▶ [THE TASK] Copy the material below word for word, leaving out the pictures.

*** ENTRIES SUPPLIED ***

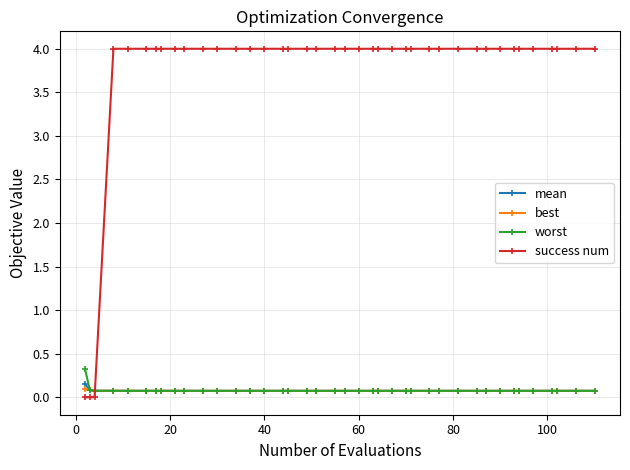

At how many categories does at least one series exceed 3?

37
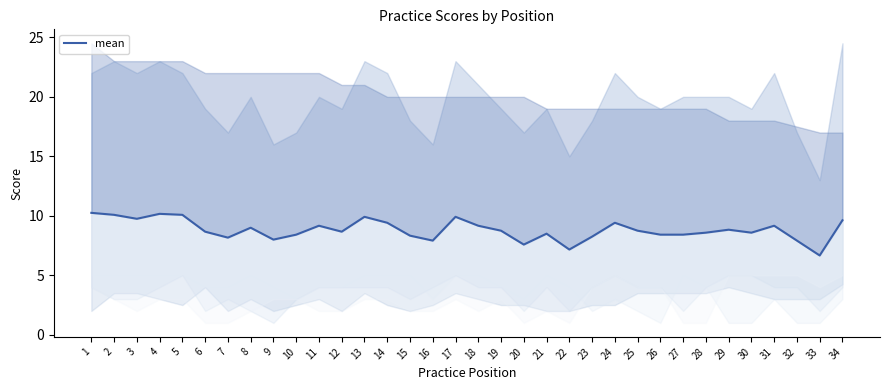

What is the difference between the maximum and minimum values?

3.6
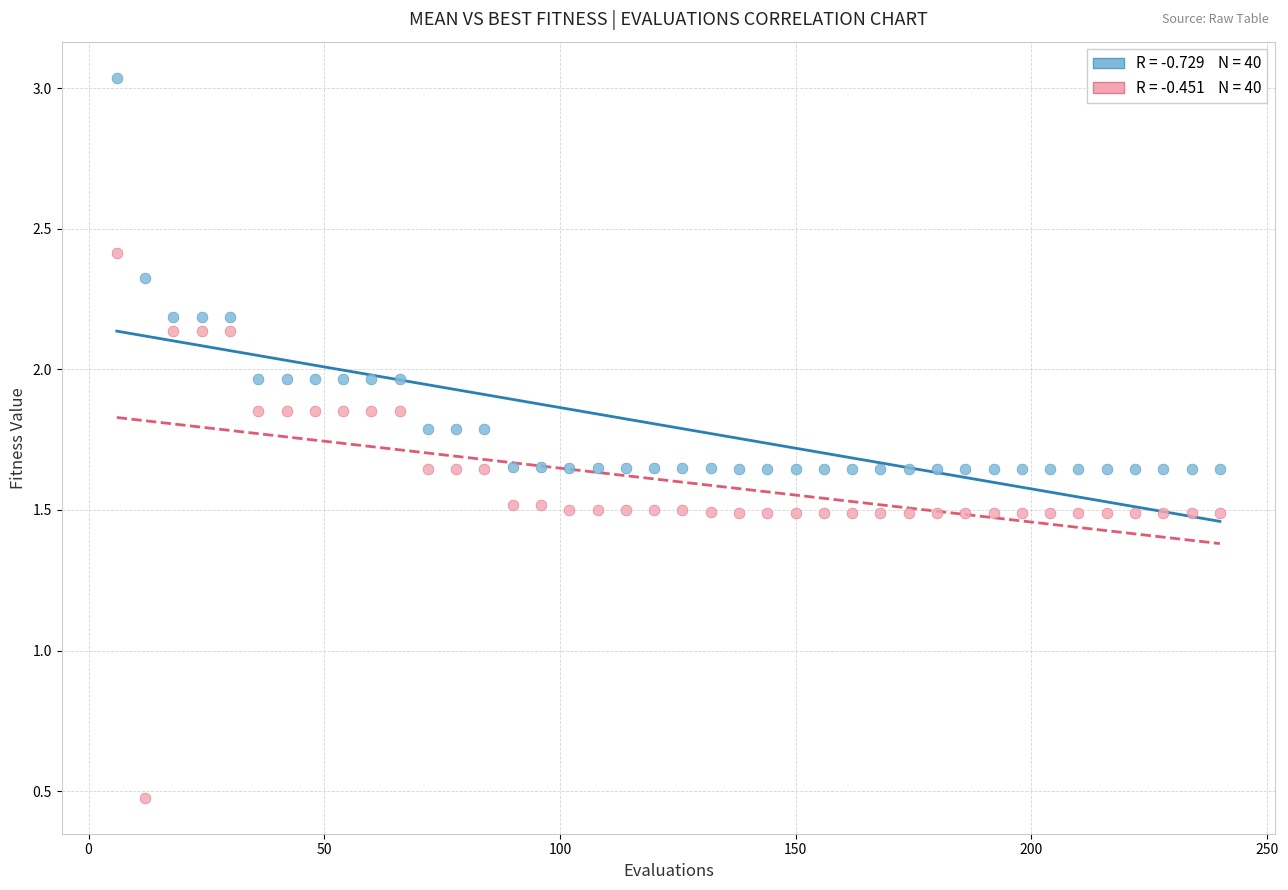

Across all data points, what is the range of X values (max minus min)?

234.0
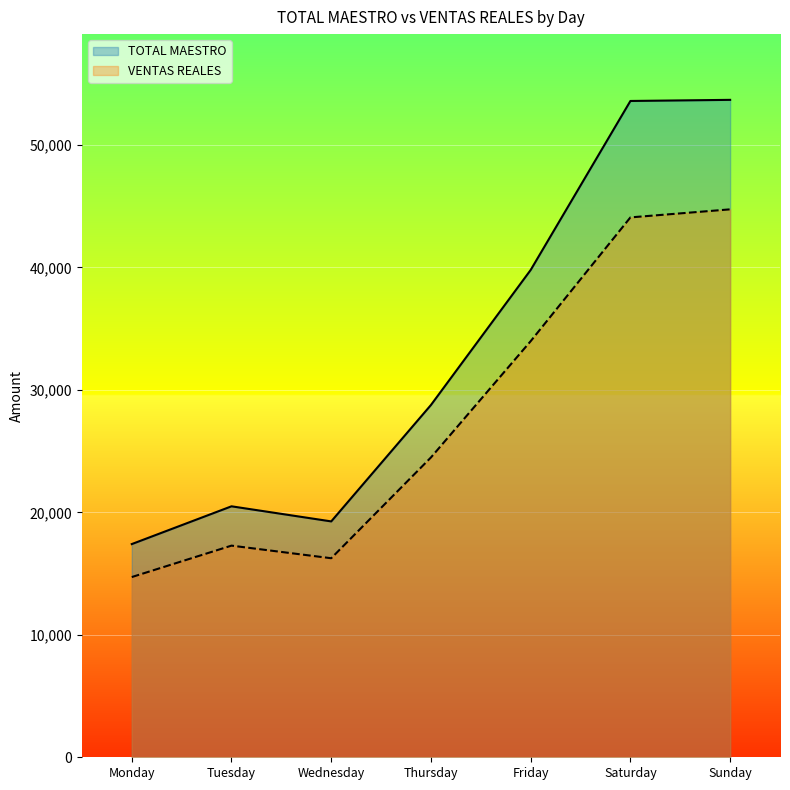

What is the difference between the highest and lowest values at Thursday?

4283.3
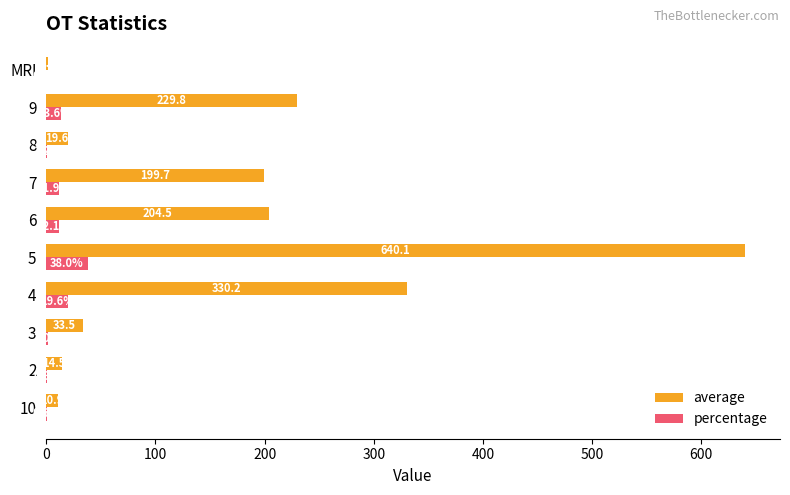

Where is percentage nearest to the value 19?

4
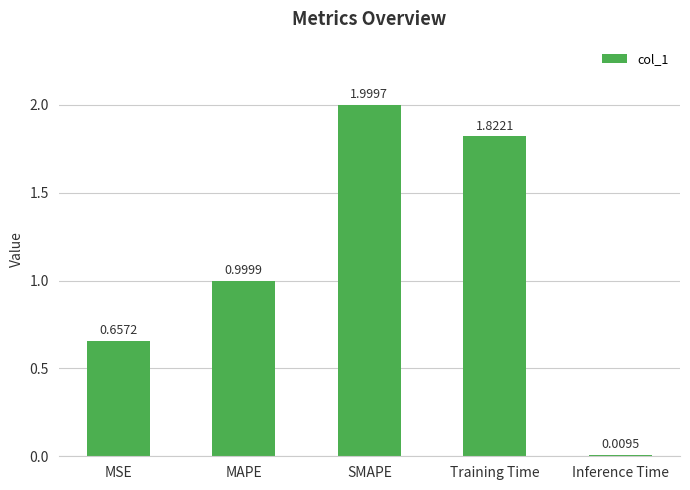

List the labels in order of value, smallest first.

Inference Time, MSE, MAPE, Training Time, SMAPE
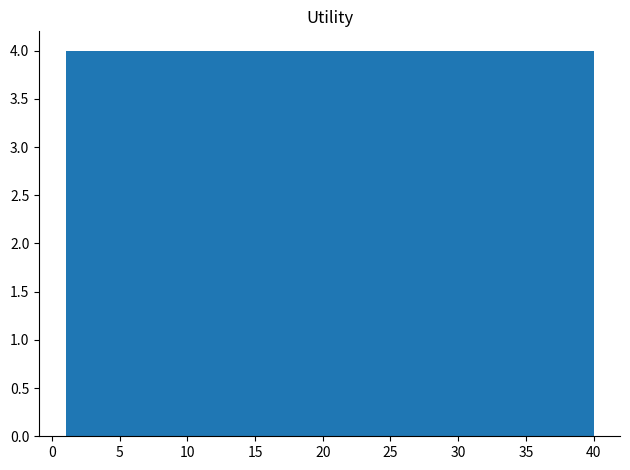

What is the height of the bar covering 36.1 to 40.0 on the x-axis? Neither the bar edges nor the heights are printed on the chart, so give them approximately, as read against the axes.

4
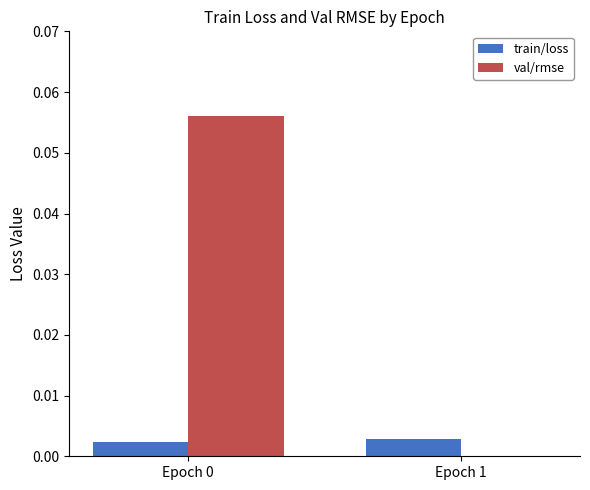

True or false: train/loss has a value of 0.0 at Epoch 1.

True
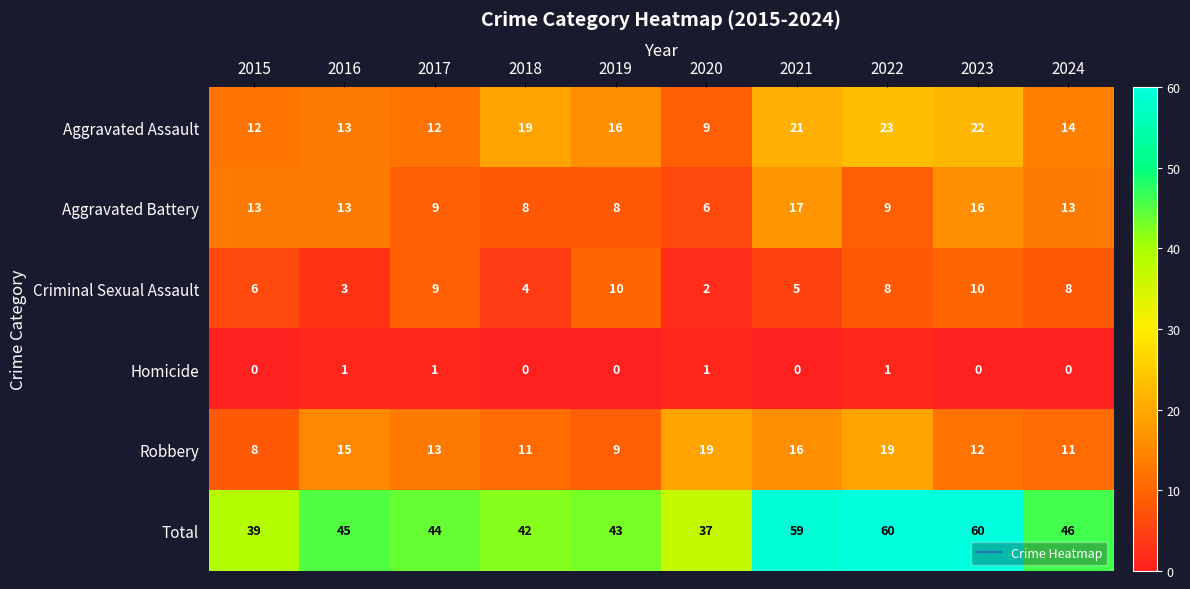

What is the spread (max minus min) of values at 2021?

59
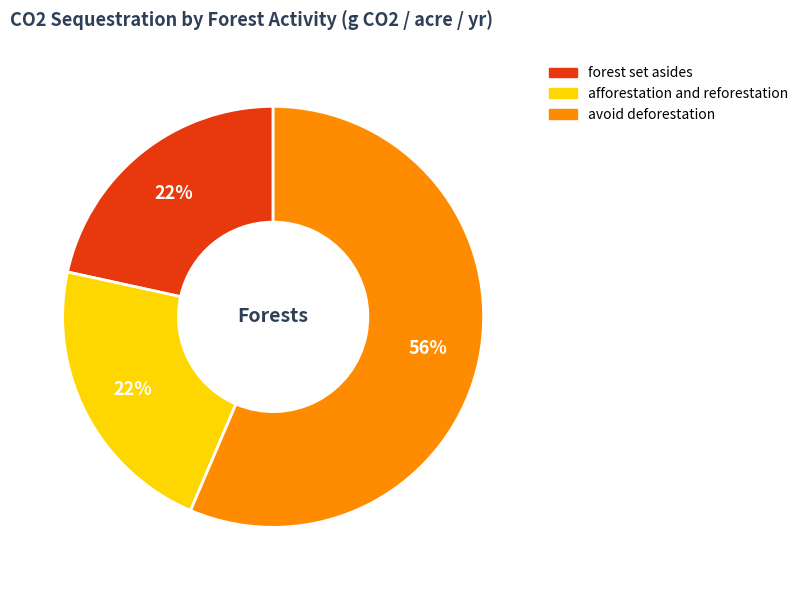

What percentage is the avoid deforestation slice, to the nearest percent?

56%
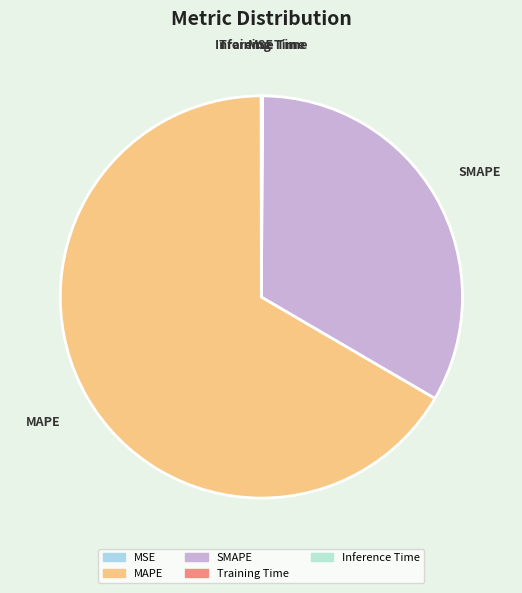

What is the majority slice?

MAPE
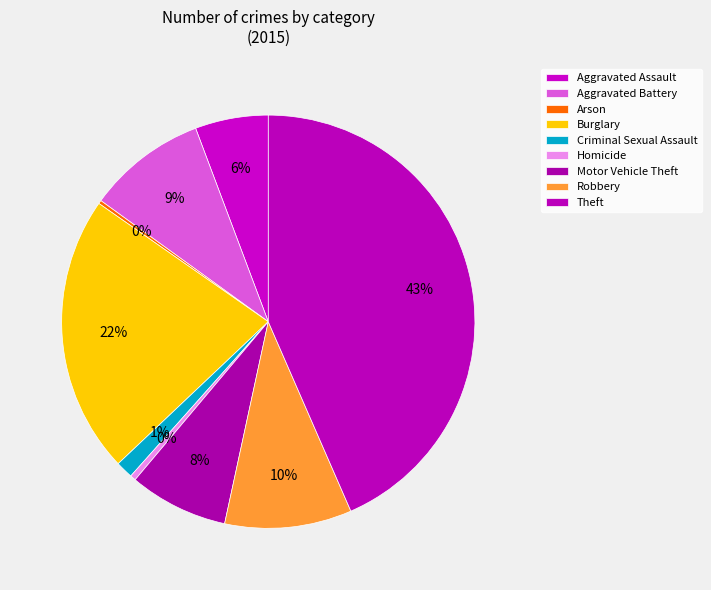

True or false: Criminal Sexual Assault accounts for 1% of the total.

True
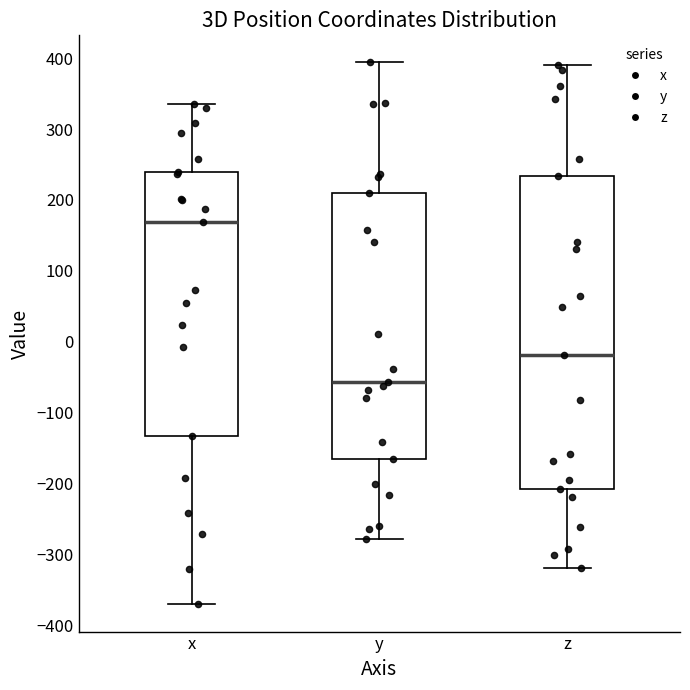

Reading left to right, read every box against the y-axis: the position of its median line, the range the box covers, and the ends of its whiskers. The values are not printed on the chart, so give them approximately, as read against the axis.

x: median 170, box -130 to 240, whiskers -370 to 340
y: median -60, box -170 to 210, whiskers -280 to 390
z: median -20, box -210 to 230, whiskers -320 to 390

*** End of ENTRIES SUPPLIED ***

▶ [REPLY]
At how many categories does at least one series exceed 3?

37

What is the difference between the maximum and minimum values?

3.6

Across all data points, what is the range of X values (max minus min)?

234.0

What is the difference between the highest and lowest values at Thursday?

4283.3

Where is percentage nearest to the value 19?

4

List the labels in order of value, smallest first.

Inference Time, MSE, MAPE, Training Time, SMAPE

What is the height of the bar covering 36.1 to 40.0 on the x-axis? Neither the bar edges nor the heights are printed on the chart, so give them approximately, as read against the axes.

4

True or false: train/loss has a value of 0.0 at Epoch 1.

True

What is the spread (max minus min) of values at 2021?

59

What percentage is the avoid deforestation slice, to the nearest percent?

56%

What is the majority slice?

MAPE

True or false: Criminal Sexual Assault accounts for 1% of the total.

True

Reading left to right, read every box against the y-axis: the position of its median line, the range the box covers, and the ends of its whiskers. The values are not printed on the chart, so give them approximately, as read against the axis.

x: median 170, box -130 to 240, whiskers -370 to 340
y: median -60, box -170 to 210, whiskers -280 to 390
z: median -20, box -210 to 230, whiskers -320 to 390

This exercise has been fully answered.